La Roda C.F. disputa este sábado el partido más importante del año. CRÓNICA DE LA RODA muestra su apoyo al club rodense
Ahora sí. Ha llegado el momento. La Roda C.F. se ha plantado, por méritos propios, en la gran final de la promoción de ascenso a Segunda División B. Llegar hasta aquí no ha sido nada fácil. Con mucho esfuerzo, los rojillos han superado dos eliminatorias, las dos en la prórroga, lo que pone de manifiesto que la plantilla afronta esta recta final de temporada en un estado físico óptimo, fruto del buen trabajo realizado durante todo el año. Pero queda lo más difícil. Quedan 180 minutos en los que La Roda quiere darlo todo para estar el año que viene en la categoría de bronce del fútbol español. Como decía el presidente, Juan Francisco Toboso, al término del partido ante el Pozuelo, “la afición se ha ganado el derecho de conseguir una plaza en Segunda B”.
Sin duda, el papel que la marea rojilla está jugando en esta promoción de ascenso es decisivo. Parte del gol de Carlos Alfaro en Pozuelo hay que atribuírselo a los cientos de aficionados que no dejaron de animar a La Roda desde las gradas del Valle de las Cañas. Esos mismos aficionados que este sábado estarán con el equipo desde el minuto uno hasta que el árbitro pite el final para lograr un objetivo común: dejar encarrilada la eliminatoria.
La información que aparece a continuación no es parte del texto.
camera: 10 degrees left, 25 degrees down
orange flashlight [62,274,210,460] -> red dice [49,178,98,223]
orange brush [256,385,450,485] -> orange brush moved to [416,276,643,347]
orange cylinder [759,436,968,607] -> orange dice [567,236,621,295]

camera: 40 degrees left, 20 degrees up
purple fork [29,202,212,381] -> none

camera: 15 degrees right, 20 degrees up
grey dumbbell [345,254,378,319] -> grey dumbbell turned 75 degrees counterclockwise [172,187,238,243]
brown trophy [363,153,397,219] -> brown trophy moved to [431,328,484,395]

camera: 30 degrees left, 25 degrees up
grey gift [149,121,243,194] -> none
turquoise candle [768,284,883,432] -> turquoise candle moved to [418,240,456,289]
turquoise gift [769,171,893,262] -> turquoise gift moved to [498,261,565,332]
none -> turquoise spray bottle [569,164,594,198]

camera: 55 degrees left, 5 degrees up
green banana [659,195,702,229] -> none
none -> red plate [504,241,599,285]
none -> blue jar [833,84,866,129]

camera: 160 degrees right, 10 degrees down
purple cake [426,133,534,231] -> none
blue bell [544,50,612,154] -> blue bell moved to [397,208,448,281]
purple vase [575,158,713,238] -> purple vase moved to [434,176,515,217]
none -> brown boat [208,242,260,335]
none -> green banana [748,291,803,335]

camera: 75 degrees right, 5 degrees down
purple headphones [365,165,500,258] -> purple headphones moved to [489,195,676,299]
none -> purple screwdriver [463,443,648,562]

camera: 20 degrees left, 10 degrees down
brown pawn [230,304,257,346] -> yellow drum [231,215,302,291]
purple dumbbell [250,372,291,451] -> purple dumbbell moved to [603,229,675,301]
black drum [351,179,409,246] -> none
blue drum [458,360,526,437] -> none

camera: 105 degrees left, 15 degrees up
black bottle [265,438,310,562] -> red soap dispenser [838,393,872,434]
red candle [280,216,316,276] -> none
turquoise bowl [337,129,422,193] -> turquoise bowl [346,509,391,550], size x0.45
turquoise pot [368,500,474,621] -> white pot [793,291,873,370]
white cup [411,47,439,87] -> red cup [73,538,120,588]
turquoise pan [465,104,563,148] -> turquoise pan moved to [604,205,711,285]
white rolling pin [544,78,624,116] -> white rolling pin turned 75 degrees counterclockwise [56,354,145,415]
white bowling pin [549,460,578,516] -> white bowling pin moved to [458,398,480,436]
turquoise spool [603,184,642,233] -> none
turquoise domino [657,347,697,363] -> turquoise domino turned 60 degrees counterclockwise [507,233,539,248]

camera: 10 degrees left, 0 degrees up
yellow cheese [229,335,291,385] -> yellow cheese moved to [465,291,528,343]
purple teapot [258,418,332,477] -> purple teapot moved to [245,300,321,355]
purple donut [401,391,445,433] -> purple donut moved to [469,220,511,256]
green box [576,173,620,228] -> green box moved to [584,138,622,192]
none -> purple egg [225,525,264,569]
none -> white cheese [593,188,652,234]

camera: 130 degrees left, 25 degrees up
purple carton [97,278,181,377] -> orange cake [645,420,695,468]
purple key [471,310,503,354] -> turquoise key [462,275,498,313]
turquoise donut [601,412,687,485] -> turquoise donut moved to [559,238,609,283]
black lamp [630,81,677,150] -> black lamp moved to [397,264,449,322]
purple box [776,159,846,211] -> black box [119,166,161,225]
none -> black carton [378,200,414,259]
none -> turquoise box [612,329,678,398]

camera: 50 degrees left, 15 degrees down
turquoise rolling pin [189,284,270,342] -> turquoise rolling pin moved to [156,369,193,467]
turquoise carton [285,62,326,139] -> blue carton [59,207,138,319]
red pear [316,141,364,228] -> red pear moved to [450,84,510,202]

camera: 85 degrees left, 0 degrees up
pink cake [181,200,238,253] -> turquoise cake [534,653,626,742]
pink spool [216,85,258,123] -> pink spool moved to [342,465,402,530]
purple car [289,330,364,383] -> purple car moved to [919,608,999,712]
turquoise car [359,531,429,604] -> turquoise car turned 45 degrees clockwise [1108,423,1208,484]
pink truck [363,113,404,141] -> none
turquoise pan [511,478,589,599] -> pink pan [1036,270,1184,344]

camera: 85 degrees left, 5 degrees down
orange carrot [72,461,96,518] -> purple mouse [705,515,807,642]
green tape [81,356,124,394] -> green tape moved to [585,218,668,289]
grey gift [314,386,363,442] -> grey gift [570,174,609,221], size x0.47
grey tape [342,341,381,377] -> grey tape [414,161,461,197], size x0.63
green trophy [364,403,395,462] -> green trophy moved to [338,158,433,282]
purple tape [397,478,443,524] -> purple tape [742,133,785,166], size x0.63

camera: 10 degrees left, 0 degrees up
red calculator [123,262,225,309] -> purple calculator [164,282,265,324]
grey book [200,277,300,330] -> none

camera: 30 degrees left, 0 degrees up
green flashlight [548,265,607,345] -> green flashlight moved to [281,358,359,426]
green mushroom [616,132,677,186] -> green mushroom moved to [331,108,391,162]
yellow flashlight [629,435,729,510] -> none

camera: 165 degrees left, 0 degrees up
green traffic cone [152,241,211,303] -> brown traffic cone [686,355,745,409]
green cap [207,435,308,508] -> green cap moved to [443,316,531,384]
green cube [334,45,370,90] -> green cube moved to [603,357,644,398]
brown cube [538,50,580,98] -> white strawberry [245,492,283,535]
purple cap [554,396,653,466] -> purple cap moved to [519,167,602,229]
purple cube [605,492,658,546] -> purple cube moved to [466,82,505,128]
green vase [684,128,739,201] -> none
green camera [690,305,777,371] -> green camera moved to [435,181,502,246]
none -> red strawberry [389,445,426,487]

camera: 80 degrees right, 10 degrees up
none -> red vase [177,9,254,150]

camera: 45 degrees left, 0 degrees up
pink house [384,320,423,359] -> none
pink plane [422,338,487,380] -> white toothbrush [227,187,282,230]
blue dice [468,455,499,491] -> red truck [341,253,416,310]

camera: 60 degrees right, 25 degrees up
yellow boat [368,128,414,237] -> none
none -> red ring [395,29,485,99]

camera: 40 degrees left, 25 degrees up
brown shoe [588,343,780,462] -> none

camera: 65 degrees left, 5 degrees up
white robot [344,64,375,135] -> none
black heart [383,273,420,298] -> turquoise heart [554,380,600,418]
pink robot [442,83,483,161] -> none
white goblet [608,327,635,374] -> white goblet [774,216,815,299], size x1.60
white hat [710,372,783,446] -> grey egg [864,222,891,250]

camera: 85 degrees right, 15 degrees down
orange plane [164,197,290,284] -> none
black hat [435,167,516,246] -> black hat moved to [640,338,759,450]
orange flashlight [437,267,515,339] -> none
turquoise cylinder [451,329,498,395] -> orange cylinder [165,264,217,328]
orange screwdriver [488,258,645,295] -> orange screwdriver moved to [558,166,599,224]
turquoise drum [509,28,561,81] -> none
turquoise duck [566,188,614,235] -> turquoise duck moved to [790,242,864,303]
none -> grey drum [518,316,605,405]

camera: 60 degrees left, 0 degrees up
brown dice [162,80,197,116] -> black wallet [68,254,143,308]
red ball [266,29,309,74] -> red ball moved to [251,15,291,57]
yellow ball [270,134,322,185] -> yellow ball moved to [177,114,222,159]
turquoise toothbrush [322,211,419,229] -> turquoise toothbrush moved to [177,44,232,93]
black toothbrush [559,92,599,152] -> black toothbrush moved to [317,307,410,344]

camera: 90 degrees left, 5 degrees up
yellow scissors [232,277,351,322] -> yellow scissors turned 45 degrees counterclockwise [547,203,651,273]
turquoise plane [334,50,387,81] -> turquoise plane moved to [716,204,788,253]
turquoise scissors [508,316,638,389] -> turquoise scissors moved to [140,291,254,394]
Enfrente estará uno de los conjuntos más difíciles que quedaban en el bombo: el histórico San Fernando, que, antes de la refundación sufrida en el año 2009, disputó varias temporadas en Segunda y Segunda B. Ahora quieren volver… y en La Isla muchos dan por el hecho el ascenso antes de comenzar la eliminatoria. Sin duda, los gaditanos parten como favoritos: por historia, por presión y por tener a su favor el denominado “factor campo”, que tan bien han aprovechado en anteriores ocasiones (sus dos rivales en la promoción, el Jerez y el Loja, salieron goleados del Estadio Iberoamericano 2010).
Pero… ¿quién dijo miedo? Los rojillos afrontan el duelo final sabedores de que no lo tendrán nada fácil, ni en el campo ni fuera de él, por la presión que se espera el próximo fin de semana en el campo isleño, pero quieren plantar cara. La Roda, equipo al que muy pocos superan en niveles de ilusión, se ha mentalizado de que el sueño es posible, de que sólo queda un último empujón para escribir la página más brillante de la historia del deporte rey en la localidad. Dicen que la fe mueve montañas y el vestuario rodense cree en el ascenso. Los jugadores quieren demostrar sobre el terreno de juego que no son esa perita en dulce a la que el San Fernando podía morder sin dificultad. Y lo quieren demostrar desde que el árbitro decrete el inicio del partido de ida. Hay que lograr un buen resultado aquí y viajar a la ciudad andaluza con desparpajo, inteligencia y buen fútbol. Cualidades que los rojillos han demostrado que poseen.
Ahora toca soñar. Y pensar que, el año que viene, los rojillos jugarán, por primera vez en su historia, en la Segunda División B. Aunque, si no es posible, que nos quiten lo bailao. El tiempo demostrará que lo que está consiguiendo esta directiva, este cuerpo técnico, este equipo y esta afición es algo histórico.